═════ Selection
If by 'cloud' you mean an IaaS (Infrastructure-as-a-Service provider), such as EC2 etc - as opposed to PaaS (Google App Engine, Heroku, etc), then the trend these days seems to be Infrastructure-as-Code, and DevOps. This is not exactly 'zero configuration'; it is more like configure once, and describe the configuration of your stack as whole in a DSL which can be used to build or rebuild your entire stack from nothing but a set of freshly booted VMs running on whatever cloud.

So you have a configuration management system, and a bunch of machine-readable 'recipes' that the configuration management system understands. It's usual for the recipes to be expressed in some sort of custom DSL, though there do exist systems where the language is actually XML.

Some well-known examples of such configuration management systems include:

  1. Chef
  2. Puppet

There are many others; but I've no experience with them (CFEngine, bcfg2 (uses XML))

These tools are idempotent. Which means, you can keep re-running the configuration as many times as you want, and only what needs to be done to meet the description specified by your recipes will be done. If you have specified certain files to be placed in certain directories with certain contents, then they will be created (or modified) only if they need to be. Packages will be installed only if they need to be, or if their version differs from what the recipes specify.

For example, in Chef, to specify that a user tomcat must exist, and that a certain version of Java must be installed, and that postfix should be running, and that a certain XML file must be available at a given location, you would have a recipe that looks like:

user "tomcat"

package "java" do
  version "1.6.0_u27"
══════════
═════ Listing
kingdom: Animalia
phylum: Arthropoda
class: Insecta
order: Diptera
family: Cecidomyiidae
══════════
═════ Listing
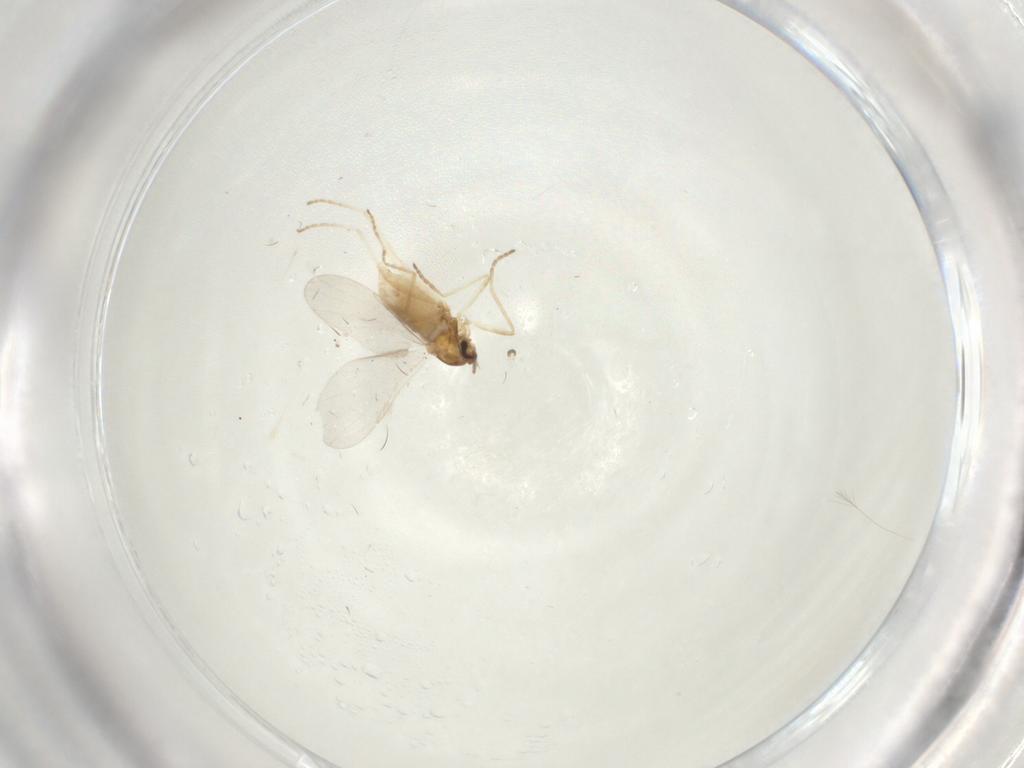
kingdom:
══════════
-- To-do list --
- 1) Answer these about the configuration management text, one line per answer:
(a) Which two systems does it list as well-known examples of configuration management systems?
(b) Of the other systems it mentions, which one uses XML?
(c) What version does the Chef recipe give for the java package?
- 2) Carry on the configuration management text from its final line, keeping its technical voice.

-- Answers --
- 1)
(a) Chef and Puppet
(b) bcfg2
(c) 1.6.0_u27

- 2)
end

directory "/etc/yourapp" do
  owner "tomcat"
end

package "postfix"
# Ensure that postfix is installed and running.
service "postfix" do
  action [:enable, :start]
end

tempate "/etc/yourapp/config.xml"
  source "config.xml.erb"   # This will be a template file that references variables
  variables(
    :db_server => '10.1.2.4' #just an example; there will be ways to automate this
  )
  mode "0755"
end

Chef for one, provides a bunch of pre-written recipes or 'cookbooks' that you simply download, include and use as part of your infrastructure. In Chef, you write your cookbooks based on what you want the servers to be - then you define roles, which specify what cookbooks will be applied to what class of servers that make up your stack. You simply assign roles to your instances, boot them, and watch the entire stack bring itself up.

I'd say that this is becoming the standard method of maintaining full-stack executable descriptions of infrastructure (doesn't have to be just cloud - I test on VMWare and/or VirtualBox but deploy to multiple public cloud vendors with the same recipes.)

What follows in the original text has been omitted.